_JOB ITEM_:
When the string "British" is part of a line in the data below, report the whole line.

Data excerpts
· · · ·

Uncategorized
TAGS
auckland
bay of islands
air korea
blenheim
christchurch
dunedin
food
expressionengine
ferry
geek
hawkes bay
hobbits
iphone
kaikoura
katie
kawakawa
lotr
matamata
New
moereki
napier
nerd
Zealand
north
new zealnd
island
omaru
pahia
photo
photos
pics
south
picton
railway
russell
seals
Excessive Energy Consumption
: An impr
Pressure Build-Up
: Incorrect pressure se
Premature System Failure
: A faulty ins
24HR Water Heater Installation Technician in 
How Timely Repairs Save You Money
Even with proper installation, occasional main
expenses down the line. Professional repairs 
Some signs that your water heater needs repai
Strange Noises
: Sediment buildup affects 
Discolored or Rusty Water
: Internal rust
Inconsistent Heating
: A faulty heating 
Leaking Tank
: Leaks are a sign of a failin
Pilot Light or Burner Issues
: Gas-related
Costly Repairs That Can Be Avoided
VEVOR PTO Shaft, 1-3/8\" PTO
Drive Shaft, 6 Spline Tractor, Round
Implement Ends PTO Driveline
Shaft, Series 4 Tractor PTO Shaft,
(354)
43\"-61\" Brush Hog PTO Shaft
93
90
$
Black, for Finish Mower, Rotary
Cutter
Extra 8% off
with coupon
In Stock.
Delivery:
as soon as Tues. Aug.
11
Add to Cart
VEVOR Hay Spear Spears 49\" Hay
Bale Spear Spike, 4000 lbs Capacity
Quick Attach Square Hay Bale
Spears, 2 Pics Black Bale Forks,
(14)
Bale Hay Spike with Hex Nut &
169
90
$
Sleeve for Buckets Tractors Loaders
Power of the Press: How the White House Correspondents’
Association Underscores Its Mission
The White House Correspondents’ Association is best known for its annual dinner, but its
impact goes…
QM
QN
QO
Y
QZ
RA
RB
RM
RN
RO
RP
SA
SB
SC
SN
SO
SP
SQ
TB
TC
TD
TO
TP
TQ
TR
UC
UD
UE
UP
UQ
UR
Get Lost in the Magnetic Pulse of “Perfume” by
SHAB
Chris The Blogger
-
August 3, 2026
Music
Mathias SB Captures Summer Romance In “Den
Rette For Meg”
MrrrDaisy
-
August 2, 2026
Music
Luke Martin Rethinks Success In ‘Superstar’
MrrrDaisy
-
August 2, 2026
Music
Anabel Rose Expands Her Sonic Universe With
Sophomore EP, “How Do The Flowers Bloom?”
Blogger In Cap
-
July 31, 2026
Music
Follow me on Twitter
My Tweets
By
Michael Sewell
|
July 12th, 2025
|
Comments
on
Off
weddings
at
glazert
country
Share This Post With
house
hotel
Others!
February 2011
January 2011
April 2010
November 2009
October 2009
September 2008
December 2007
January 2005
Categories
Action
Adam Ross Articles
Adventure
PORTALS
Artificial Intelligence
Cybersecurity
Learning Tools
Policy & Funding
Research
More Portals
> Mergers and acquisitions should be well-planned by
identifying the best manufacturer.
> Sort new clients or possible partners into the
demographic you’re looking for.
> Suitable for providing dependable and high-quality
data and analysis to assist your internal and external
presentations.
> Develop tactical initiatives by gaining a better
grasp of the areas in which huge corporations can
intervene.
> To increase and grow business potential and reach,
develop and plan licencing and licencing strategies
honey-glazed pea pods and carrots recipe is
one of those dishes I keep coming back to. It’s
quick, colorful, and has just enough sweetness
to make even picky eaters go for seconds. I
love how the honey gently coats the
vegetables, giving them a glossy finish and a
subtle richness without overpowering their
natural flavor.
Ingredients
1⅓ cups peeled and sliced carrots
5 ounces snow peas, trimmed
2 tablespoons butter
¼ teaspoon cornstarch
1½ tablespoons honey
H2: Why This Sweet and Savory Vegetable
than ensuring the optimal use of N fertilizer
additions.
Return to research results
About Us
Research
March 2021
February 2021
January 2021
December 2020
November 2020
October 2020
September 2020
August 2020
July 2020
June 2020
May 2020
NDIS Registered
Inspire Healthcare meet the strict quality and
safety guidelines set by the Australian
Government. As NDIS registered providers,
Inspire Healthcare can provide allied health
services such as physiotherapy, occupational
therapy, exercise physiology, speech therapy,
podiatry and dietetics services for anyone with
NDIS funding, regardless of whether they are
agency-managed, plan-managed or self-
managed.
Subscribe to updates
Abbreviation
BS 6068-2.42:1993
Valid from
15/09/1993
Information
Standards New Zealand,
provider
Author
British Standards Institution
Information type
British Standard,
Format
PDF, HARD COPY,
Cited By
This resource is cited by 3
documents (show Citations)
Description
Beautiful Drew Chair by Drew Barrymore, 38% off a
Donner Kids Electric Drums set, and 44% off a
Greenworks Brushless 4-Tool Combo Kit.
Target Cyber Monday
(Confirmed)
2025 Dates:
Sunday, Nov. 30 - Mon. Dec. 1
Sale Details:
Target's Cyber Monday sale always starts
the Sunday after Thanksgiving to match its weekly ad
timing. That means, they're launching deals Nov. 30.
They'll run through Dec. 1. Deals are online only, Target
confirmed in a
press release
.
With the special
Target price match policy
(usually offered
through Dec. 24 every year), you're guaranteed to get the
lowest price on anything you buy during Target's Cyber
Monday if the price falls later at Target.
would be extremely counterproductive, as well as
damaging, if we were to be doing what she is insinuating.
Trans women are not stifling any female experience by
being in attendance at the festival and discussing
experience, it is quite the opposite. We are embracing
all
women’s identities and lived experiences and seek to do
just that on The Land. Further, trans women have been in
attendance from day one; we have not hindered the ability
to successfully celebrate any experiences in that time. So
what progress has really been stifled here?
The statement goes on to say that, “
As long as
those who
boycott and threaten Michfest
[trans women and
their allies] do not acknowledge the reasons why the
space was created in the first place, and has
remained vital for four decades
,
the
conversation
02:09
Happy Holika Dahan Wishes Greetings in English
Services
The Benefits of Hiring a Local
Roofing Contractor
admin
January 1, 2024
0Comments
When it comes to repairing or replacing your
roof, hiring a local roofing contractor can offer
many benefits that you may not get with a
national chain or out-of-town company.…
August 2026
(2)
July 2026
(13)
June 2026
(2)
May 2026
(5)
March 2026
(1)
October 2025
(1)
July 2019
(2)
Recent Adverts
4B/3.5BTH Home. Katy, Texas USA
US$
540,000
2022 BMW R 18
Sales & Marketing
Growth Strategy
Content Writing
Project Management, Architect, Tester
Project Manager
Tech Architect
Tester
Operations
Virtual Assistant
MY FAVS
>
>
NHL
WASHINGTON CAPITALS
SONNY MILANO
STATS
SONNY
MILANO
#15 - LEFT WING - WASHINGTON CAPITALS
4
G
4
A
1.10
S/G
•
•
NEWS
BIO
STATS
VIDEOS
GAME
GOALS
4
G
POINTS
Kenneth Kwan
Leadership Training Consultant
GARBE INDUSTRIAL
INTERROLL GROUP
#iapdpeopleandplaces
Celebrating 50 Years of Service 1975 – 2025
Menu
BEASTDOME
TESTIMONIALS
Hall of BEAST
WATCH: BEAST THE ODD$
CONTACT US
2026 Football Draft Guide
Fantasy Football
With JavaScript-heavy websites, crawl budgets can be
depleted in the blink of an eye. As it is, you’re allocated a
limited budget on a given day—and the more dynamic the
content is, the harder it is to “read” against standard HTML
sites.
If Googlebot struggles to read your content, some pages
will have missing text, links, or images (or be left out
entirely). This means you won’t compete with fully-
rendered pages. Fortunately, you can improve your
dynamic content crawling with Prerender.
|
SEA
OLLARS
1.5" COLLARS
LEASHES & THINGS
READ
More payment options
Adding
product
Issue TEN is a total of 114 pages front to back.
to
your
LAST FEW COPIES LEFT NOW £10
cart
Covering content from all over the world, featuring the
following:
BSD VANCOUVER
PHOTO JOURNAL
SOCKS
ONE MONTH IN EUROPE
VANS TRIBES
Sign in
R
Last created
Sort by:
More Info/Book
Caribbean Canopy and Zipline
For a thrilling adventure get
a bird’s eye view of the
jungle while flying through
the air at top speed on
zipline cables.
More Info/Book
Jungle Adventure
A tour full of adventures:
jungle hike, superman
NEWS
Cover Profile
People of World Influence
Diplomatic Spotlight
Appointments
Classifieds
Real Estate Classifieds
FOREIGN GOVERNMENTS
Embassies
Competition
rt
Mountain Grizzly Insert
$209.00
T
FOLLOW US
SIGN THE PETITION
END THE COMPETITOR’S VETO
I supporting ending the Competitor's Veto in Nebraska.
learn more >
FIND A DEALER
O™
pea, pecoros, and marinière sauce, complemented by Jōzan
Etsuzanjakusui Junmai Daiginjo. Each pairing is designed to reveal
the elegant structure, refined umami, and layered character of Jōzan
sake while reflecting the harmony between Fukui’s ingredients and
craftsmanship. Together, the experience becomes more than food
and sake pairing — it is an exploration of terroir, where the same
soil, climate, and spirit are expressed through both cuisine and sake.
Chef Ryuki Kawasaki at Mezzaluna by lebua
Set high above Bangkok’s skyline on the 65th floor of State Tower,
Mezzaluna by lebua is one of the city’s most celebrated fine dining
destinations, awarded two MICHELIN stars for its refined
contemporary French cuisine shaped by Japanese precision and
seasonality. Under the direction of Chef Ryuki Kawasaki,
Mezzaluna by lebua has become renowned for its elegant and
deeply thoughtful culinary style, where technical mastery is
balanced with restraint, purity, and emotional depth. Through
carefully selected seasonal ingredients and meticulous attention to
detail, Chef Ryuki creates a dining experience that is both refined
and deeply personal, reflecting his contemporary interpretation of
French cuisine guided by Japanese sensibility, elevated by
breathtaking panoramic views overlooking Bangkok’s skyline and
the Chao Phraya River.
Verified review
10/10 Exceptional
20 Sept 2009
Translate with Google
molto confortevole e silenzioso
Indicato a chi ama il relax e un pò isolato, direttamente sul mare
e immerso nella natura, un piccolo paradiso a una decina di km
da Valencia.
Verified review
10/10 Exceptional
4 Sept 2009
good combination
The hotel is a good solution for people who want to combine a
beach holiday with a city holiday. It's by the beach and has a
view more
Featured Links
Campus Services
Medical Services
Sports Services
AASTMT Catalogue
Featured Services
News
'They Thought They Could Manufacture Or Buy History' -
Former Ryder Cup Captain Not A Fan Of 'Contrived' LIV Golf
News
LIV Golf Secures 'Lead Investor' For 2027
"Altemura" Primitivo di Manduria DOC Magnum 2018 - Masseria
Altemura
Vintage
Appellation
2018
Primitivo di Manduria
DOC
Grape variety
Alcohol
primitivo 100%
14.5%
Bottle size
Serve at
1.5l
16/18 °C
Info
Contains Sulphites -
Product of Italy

· · · ·

_ANSWER SPACE_:
British Standards Institution
British Standard,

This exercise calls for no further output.